(Data for the task)

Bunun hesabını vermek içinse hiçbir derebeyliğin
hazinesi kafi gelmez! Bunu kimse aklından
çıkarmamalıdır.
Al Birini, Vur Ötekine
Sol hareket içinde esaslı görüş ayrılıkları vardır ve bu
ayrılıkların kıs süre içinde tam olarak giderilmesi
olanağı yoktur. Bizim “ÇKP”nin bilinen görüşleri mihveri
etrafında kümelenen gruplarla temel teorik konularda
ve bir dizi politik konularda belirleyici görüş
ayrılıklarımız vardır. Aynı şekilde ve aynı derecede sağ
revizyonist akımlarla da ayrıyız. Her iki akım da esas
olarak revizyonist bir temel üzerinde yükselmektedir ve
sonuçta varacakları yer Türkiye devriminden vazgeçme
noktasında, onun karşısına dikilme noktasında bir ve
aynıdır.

(End Data for the task)

Instructions for the task
Could you reproduce, word for word and with nothing added, the lines from the start of the items through the line that contains "ayrılıkların kıs süre"?

Written response
Bunun hesabını vermek içinse hiçbir derebeyliğin
hazinesi kafi gelmez! Bunu kimse aklından
çıkarmamalıdır.
Al Birini, Vur Ötekine
Sol hareket içinde esaslı görüş ayrılıkları vardır ve bu
ayrılıkların kıs süre içinde tam olarak giderilmesi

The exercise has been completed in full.